Richard A. Lindsey, CPA Lindsey & Waldo, LLC – Certified Public Accountants
  • The Capitalization vs. Repair Issue

    Filed under Taxes
    Nov 18

    The IRS has made changes in the capitalization vs. repairs accounting method, which means closer scrutiny.

    Cost will be considered repairs if they are incidental in nature and don’t add to the value of property or prolong the life of the property. Costs that permanently improve the value of the property, restore its value or restore it to adapt it to a new or different use must be capitalized.

    Example:  If an automobile engine is capitalized as an asset, then repairs on this engine would be likely capitalized.  However if the automobile is the asset, then repairs on the engine wouldn’t be capitalized but be classified as repair costs. 

            The IRS has issued a new Audit Technique Guide to assist in the audit of a change of an accounting-method involving capitalization vs. repairs. It will also be helpful in correctly classifying expenses as repair costs or capital improvements.

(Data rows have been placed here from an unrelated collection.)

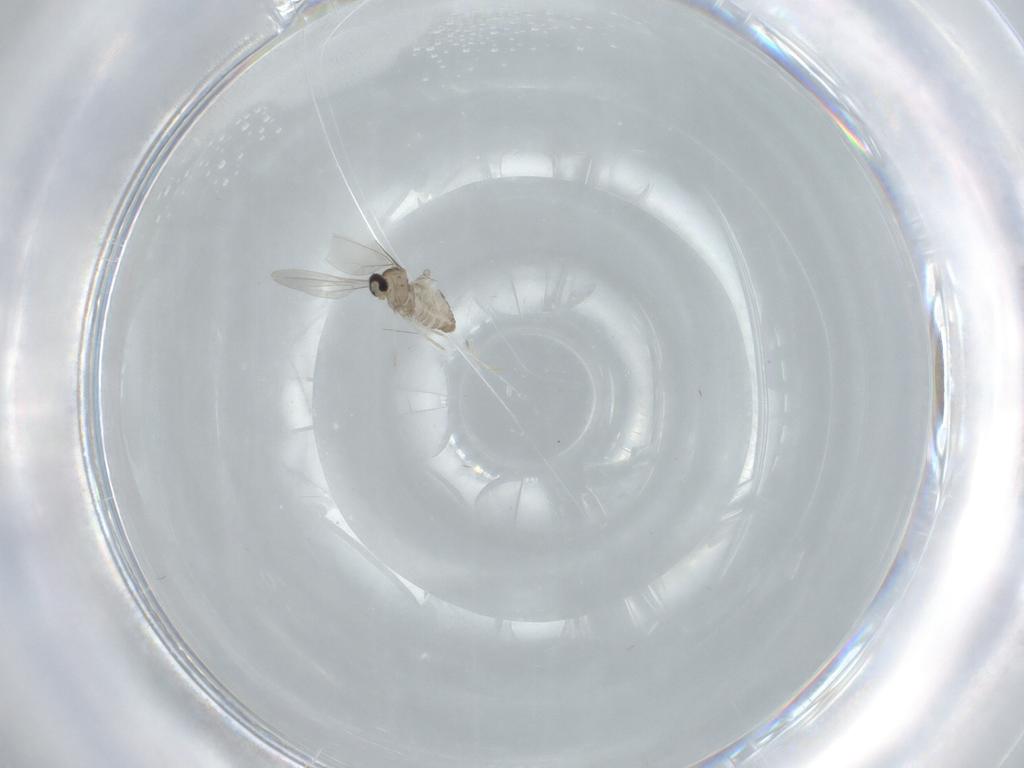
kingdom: Animalia
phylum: Arthropoda
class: Insecta
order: Diptera
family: Cecidomyiidae
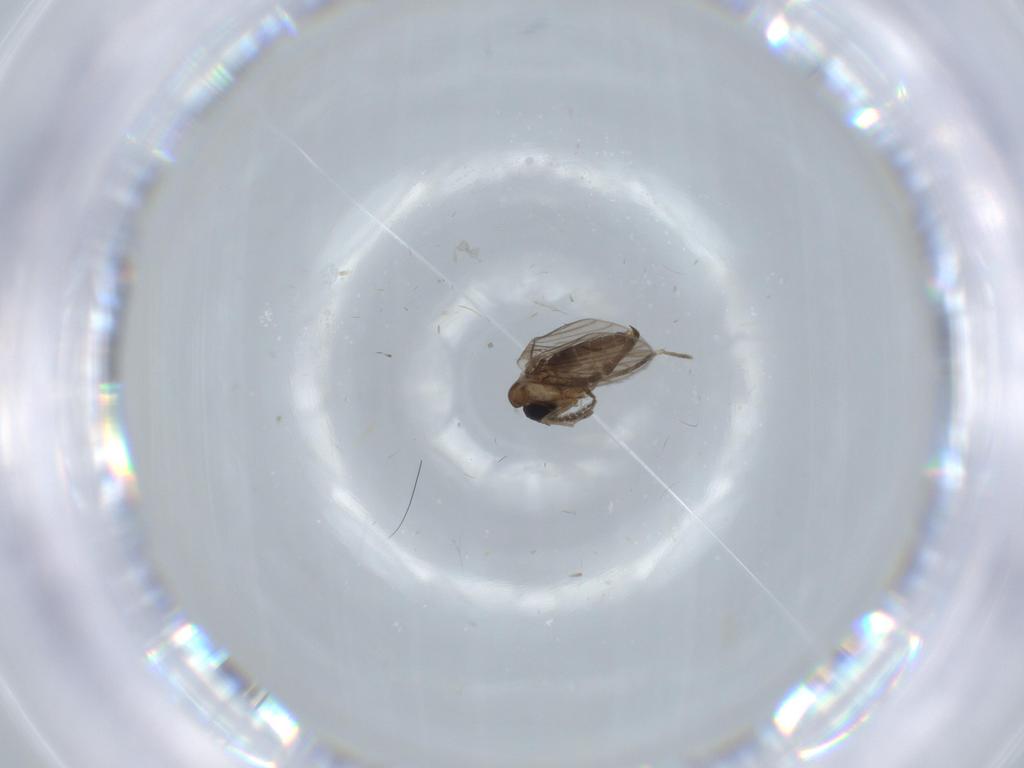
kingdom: Animalia
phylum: Arthropoda
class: Insecta
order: Diptera
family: Psychodidae
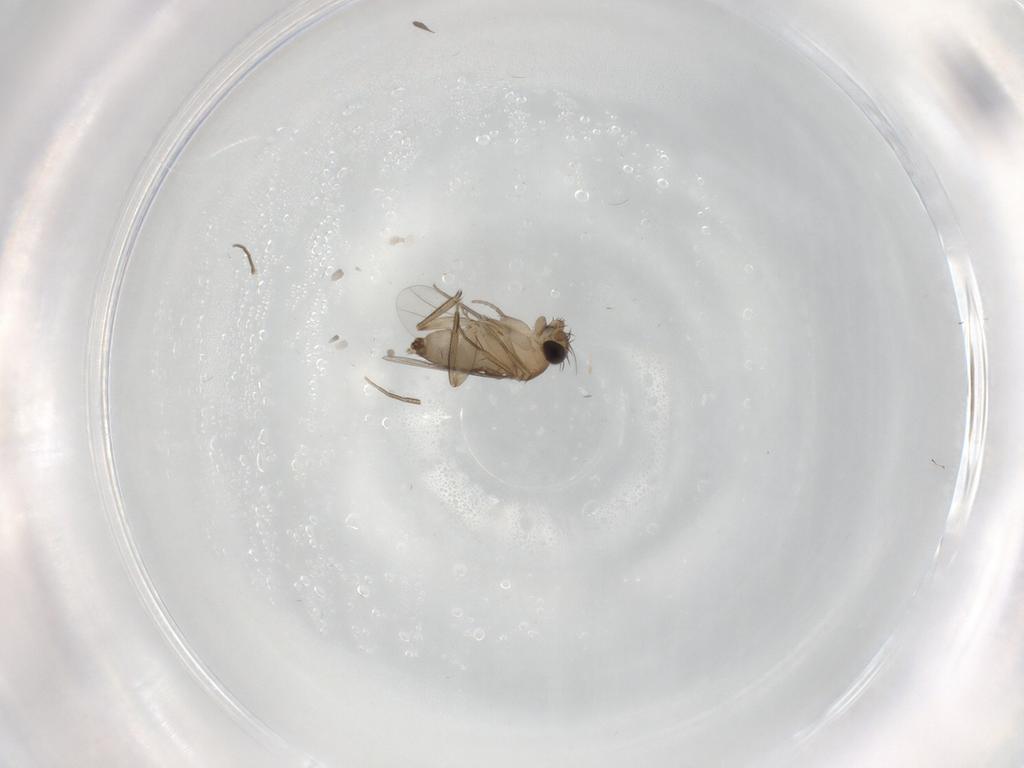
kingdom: Animalia
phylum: Arthropoda
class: Insecta
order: Diptera
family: Phoridae
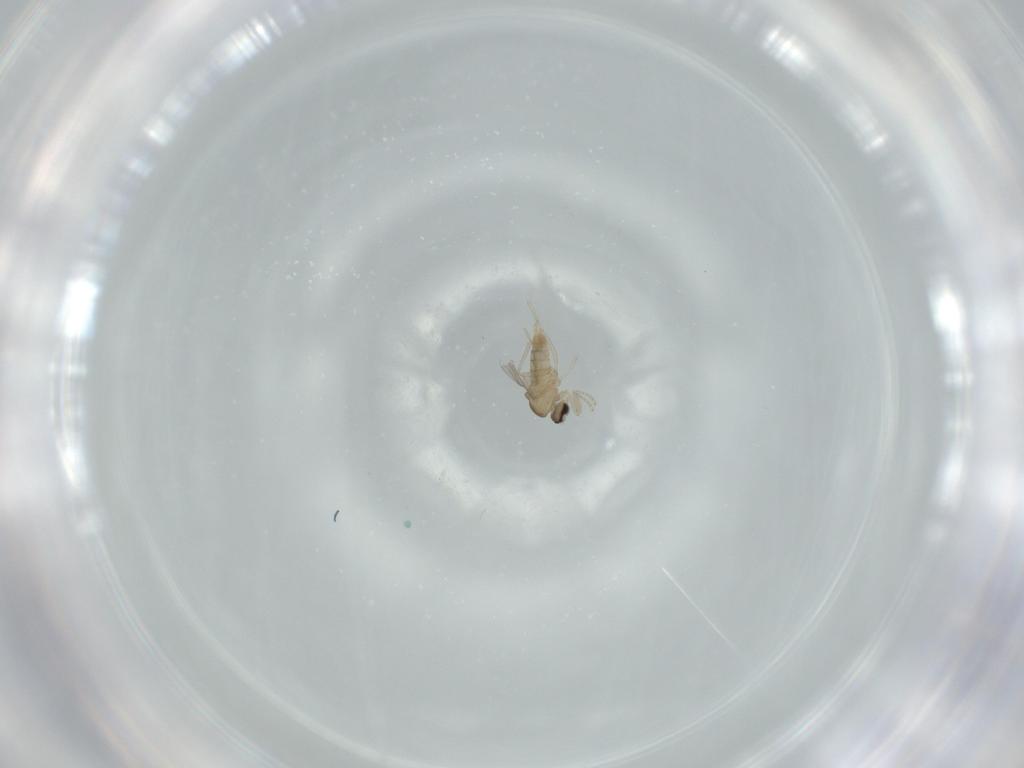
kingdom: Animalia
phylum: Arthropoda
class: Insecta
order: Diptera
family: Cecidomyiidae
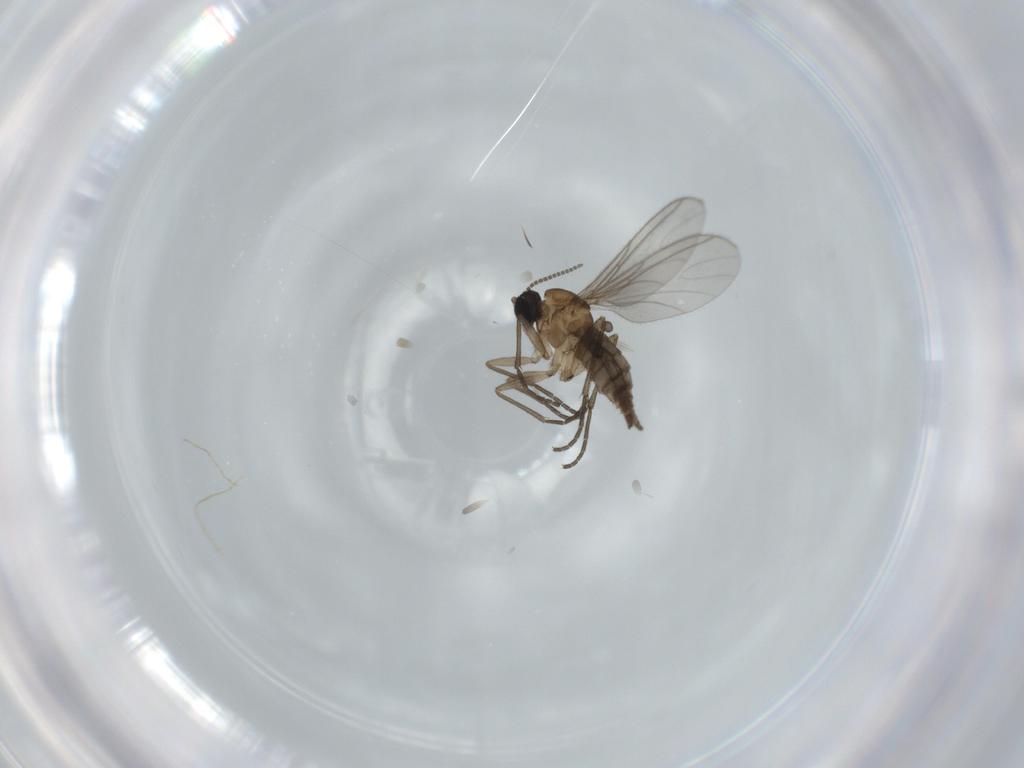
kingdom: Animalia
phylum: Arthropoda
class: Insecta
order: Diptera
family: Sciaridae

    IRS auditors are instructed to investigate the following for any costs that are reclassified as repairs:

    1. Determine through management reports, engineering assessments and invoices the reason the work was done.
    2. Decide if the costs were a unit of property (UOP) separate for the primary UOP.
    3. Determine the age of the asset, acquisition date and any prior work completed to that asset.
    4. What was the purpose of the repair, why was it done, the dates the repairs began and ended, when will the repairs have to be done again?
    5. Consider long term repairs and determine if the expenditures:
      • Result in new assets
      • Improve the property, making it operate better
      • Add new components
      • Add upgrades or modification, to improve the value of the property
      • Extend the useful life of the property
      • Improve the efficiency, quality, strength or capacity of the property
      • Give the property a new use.

    These factors tend to indicate that the expense must be capitalized and not be deducted as a repair.